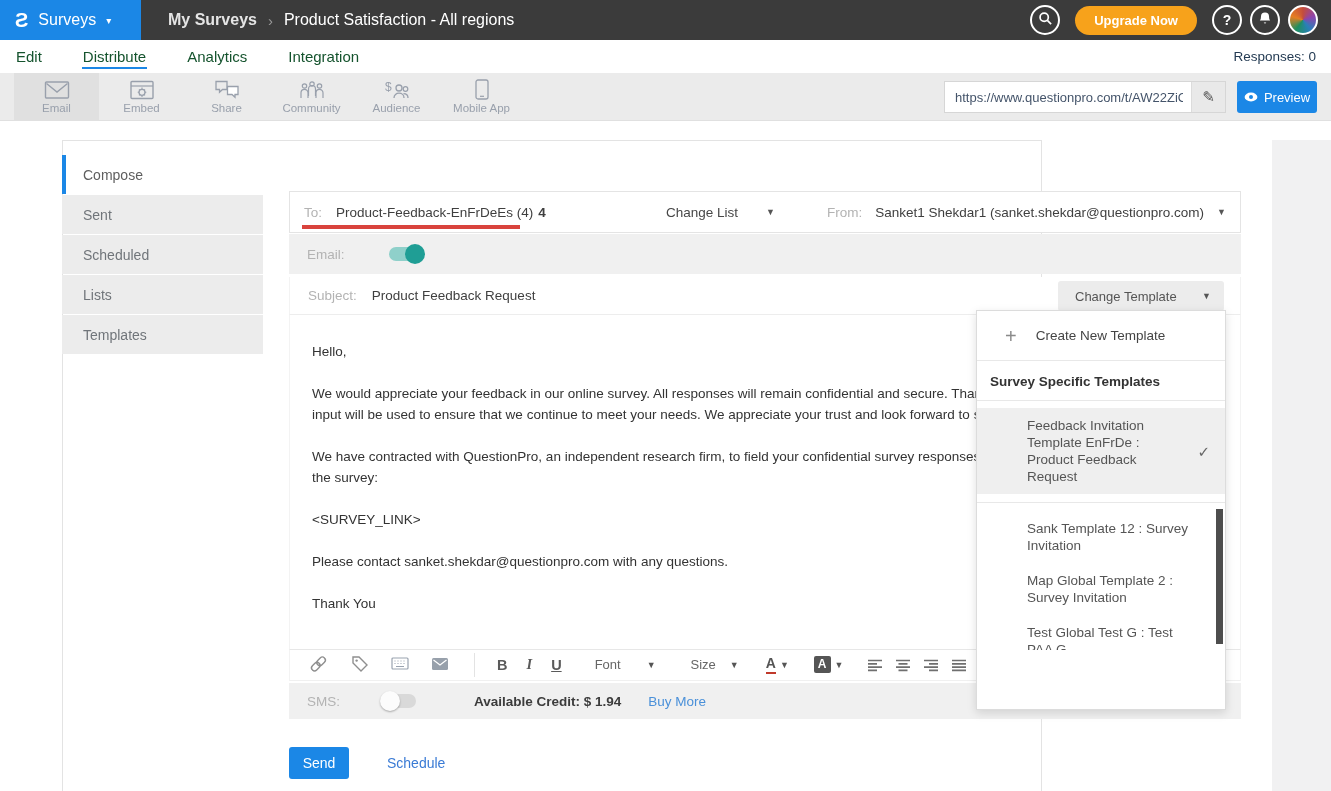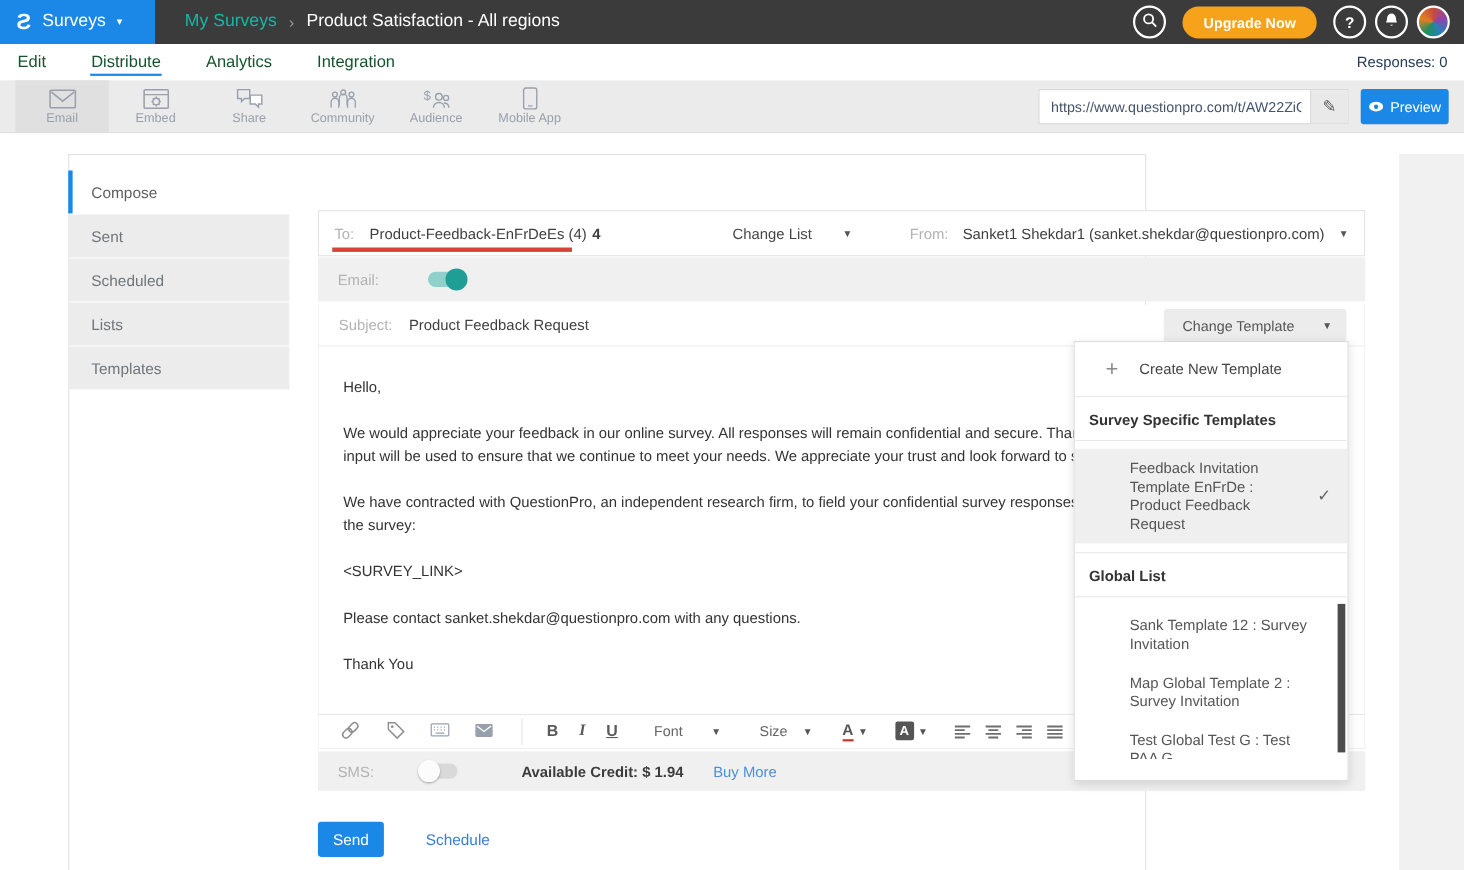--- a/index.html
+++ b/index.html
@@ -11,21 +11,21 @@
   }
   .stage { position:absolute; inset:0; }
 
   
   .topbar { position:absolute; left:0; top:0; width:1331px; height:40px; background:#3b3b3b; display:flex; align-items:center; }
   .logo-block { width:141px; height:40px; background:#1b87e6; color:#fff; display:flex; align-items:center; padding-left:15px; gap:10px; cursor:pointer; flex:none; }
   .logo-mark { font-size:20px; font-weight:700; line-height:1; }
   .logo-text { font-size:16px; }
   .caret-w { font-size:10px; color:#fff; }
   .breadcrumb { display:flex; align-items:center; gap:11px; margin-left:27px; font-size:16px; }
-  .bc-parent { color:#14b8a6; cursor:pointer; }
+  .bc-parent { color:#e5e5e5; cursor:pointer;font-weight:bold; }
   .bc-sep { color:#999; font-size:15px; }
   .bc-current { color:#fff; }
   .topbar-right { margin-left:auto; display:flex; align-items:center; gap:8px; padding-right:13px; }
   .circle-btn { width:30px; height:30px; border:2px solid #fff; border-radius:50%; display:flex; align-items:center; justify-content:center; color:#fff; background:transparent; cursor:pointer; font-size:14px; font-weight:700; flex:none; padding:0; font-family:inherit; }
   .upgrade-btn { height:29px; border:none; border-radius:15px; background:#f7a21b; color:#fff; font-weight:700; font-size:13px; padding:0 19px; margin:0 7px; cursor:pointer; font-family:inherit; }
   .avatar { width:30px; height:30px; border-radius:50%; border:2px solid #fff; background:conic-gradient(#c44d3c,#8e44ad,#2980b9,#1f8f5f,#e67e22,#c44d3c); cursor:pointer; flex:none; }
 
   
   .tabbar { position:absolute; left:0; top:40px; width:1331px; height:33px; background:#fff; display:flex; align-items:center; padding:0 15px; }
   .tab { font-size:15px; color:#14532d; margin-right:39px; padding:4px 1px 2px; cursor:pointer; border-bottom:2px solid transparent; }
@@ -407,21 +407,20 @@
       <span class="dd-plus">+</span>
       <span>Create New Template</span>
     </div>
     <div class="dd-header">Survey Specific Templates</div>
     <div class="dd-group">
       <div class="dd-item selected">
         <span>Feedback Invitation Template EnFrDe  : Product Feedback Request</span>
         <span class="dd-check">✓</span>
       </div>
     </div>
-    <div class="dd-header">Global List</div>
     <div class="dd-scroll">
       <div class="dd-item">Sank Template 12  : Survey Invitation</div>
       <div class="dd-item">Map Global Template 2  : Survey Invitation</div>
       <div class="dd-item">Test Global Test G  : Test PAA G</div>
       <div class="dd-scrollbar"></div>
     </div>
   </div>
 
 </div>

→ **Activity**
Transcribe the records above exactly, leaving out every picture.

→ **Solution to the problem**
--- a/index.html
+++ b/index.html
@@ -11,21 +11,21 @@
   }
   .stage { position:absolute; inset:0; }
 
   
   .topbar { position:absolute; left:0; top:0; width:1331px; height:40px; background:#3b3b3b; display:flex; align-items:center; }
   .logo-block { width:141px; height:40px; background:#1b87e6; color:#fff; display:flex; align-items:center; padding-left:15px; gap:10px; cursor:pointer; flex:none; }
   .logo-mark { font-size:20px; font-weight:700; line-height:1; }
   .logo-text { font-size:16px; }
   .caret-w { font-size:10px; color:#fff; }
   .breadcrumb { display:flex; align-items:center; gap:11px; margin-left:27px; font-size:16px; }
-  .bc-parent { color:#14b8a6; cursor:pointer; }
+  .bc-parent { color:#e5e5e5; cursor:pointer;font-weight:bold; }
   .bc-sep { color:#999; font-size:15px; }
   .bc-current { color:#fff; }
   .topbar-right { margin-left:auto; display:flex; align-items:center; gap:8px; padding-right:13px; }
   .circle-btn { width:30px; height:30px; border:2px solid #fff; border-radius:50%; display:flex; align-items:center; justify-content:center; color:#fff; background:transparent; cursor:pointer; font-size:14px; font-weight:700; flex:none; padding:0; font-family:inherit; }
   .upgrade-btn { height:29px; border:none; border-radius:15px; background:#f7a21b; color:#fff; font-weight:700; font-size:13px; padding:0 19px; margin:0 7px; cursor:pointer; font-family:inherit; }
   .avatar { width:30px; height:30px; border-radius:50%; border:2px solid #fff; background:conic-gradient(#c44d3c,#8e44ad,#2980b9,#1f8f5f,#e67e22,#c44d3c); cursor:pointer; flex:none; }
 
   
   .tabbar { position:absolute; left:0; top:40px; width:1331px; height:33px; background:#fff; display:flex; align-items:center; padding:0 15px; }
   .tab { font-size:15px; color:#14532d; margin-right:39px; padding:4px 1px 2px; cursor:pointer; border-bottom:2px solid transparent; }
@@ -407,21 +407,20 @@
       <span class="dd-plus">+</span>
       <span>Create New Template</span>
     </div>
     <div class="dd-header">Survey Specific Templates</div>
     <div class="dd-group">
       <div class="dd-item selected">
         <span>Feedback Invitation Template EnFrDe  : Product Feedback Request</span>
         <span class="dd-check">✓</span>
       </div>
     </div>
-    <div class="dd-header">Global List</div>
     <div class="dd-scroll">
       <div class="dd-item">Sank Template 12  : Survey Invitation</div>
       <div class="dd-item">Map Global Template 2  : Survey Invitation</div>
       <div class="dd-item">Test Global Test G  : Test PAA G</div>
       <div class="dd-scrollbar"></div>
     </div>
   </div>
 
 </div>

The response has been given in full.